I am indebted to the Rev. Mr. Robertson, in his elegant Essay on the Nature of English Verse, for many of the examples I have made use of, as well as for many judicious observations on them; and have much to regret, that a gentleman of his real learning and good taste did not carry his observations farther.
RULE III. How the vowels e and o are to be pronounced, when apostrophised.
The vowel e, which, in poetry, is so often cut off by an apostrophe in the word the, and in unaccented syllables before r, as dang'rous, gen'rous, &c. ought always to be preserved in pronunciation, because the syllable it forms is so short as to admit of being sounded with the succeeding syllable, so as not to increase the number of syllables to the ear, or at all to hurt the melody.

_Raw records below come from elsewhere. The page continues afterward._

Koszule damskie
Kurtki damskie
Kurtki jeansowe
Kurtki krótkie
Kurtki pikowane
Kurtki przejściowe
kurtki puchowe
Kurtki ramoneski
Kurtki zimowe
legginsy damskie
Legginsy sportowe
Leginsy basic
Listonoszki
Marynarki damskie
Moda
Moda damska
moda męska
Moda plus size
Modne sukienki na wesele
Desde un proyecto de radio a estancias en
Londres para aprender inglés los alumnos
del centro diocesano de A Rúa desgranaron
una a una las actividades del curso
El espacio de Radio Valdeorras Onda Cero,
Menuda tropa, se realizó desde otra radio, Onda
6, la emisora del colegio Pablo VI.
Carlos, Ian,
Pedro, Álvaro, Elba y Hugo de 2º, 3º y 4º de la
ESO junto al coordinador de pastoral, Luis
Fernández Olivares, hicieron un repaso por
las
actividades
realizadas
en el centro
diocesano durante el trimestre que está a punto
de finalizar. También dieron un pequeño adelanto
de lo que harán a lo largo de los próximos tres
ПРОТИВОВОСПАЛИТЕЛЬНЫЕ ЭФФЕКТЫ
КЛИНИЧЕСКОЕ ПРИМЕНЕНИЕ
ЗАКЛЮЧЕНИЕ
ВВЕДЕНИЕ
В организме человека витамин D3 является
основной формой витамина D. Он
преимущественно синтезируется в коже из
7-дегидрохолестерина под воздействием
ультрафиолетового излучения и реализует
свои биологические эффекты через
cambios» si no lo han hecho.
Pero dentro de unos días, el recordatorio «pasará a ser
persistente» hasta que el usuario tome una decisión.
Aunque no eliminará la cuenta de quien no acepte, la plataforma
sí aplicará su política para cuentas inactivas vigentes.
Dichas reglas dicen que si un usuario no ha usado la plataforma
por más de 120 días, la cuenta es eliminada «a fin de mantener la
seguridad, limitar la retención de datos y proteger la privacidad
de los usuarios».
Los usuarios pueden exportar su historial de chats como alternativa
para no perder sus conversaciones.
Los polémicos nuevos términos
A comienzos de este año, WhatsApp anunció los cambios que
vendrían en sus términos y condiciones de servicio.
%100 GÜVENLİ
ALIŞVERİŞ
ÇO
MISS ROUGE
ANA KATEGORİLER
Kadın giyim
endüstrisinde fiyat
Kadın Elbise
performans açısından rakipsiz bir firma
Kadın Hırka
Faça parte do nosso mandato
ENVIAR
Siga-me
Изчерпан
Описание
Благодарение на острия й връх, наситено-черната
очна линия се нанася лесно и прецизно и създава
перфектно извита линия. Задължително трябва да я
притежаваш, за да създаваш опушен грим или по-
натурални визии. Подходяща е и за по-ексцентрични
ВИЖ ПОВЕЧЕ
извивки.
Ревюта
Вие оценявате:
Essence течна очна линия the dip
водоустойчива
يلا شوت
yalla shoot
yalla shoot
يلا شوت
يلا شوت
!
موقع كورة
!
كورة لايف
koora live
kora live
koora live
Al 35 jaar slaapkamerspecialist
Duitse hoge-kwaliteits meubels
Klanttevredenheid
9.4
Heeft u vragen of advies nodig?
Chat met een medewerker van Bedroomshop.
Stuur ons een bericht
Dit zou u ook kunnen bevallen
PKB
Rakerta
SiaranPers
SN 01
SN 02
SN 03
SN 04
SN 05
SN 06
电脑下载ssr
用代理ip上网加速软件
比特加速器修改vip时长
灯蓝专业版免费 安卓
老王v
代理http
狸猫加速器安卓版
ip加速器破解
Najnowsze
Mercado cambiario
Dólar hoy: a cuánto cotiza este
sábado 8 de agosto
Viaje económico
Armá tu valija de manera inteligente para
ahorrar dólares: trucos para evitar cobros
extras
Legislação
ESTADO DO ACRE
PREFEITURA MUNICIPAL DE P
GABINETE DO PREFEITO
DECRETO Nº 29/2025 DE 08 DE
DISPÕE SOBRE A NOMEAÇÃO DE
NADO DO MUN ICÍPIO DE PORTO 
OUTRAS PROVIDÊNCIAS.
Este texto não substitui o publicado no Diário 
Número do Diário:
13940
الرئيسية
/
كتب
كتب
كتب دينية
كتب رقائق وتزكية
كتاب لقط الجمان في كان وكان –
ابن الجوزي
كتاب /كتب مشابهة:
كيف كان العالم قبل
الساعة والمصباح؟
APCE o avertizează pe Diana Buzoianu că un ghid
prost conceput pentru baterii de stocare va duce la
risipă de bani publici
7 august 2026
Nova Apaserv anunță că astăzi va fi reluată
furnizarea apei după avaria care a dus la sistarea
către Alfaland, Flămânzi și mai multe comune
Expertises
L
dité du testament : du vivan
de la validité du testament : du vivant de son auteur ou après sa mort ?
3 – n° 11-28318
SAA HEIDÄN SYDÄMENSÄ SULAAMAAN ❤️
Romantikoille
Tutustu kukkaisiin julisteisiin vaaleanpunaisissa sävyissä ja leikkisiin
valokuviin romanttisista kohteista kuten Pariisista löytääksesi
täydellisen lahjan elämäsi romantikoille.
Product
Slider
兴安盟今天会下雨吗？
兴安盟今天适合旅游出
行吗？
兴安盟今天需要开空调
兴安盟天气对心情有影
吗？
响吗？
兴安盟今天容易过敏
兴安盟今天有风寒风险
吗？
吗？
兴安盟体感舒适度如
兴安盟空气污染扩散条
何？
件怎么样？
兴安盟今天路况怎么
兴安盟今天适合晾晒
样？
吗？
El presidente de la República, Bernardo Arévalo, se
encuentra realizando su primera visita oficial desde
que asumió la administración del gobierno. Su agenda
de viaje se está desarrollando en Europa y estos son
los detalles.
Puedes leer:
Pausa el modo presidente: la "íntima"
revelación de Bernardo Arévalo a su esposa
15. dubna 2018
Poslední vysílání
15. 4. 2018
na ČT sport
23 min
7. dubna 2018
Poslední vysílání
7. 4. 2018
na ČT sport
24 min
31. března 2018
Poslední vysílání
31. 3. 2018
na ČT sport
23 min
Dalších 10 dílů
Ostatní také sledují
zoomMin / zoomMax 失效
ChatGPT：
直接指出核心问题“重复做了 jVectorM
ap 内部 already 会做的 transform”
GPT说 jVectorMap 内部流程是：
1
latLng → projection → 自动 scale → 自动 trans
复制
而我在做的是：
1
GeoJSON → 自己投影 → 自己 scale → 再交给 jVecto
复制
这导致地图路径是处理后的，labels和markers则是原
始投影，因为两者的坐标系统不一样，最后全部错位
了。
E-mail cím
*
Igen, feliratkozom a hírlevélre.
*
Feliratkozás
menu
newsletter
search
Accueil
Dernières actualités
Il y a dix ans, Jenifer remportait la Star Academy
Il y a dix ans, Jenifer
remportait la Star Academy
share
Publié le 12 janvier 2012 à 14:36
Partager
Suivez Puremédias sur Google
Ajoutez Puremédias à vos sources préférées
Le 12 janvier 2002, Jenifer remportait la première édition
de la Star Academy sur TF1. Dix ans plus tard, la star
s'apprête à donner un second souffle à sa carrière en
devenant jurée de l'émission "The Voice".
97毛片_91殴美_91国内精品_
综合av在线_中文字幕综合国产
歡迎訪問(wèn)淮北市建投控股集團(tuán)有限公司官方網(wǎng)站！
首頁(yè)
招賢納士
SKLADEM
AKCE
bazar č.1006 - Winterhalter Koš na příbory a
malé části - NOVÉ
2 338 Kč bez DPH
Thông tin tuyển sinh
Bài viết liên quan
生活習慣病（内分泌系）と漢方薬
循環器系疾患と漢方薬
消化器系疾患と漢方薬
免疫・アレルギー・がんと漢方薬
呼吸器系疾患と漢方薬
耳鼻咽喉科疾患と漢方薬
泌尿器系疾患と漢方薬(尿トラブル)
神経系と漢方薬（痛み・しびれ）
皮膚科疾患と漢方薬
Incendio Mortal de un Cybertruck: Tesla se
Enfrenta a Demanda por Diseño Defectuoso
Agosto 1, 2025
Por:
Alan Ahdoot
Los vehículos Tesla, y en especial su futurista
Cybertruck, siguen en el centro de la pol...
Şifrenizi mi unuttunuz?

'Tis hard to say, if greater want of skill
Hurl'd headlong flaming from th' ethereal sky,
To bottomless perdition, there to dwell
In adamantine chains and penal fire,
Who durst defy th' Omnipotent to arms.
In these examples, we see the particle the may either form a distinct syllable or not. In the third line from Pope, the first the forms a distinct syllable, but the second is sunk into the succeeding noun. The same may be observed of this particle in the passages from Milton. The same observations in every res
pect, hold good in the pronunciation of the preposition to, which ought always to be sounded long, like the adjective two, however it may be printed, whether as we see it in Pope's Essay on Man,
Say what the use were finer optics given,
T' inspect a mite, not comprehend the heaven:
Or in Milton, either abbreviated as in
A third part of the gods in synod met
Their deities t' assert: who, while they feel
Vigour divine within them, can allow
Par. Lost, b. vi. v. 155.
Or at length, as in the following passage,
Yet still they knew, and ought to have still remember'd
Having premised these observations on words, we shall next proceed to sentences; as words arranged into sentences may be properly called the subject matter of the art of reading.
Of the pause or cæsura of verse.
RULE IV. Almost every verse admits of a pause in or near the middle of the line, which is called the cæsura; this must be carefully observed in reading verse, or much of the distinctness, and almost all the harmony, will be lost.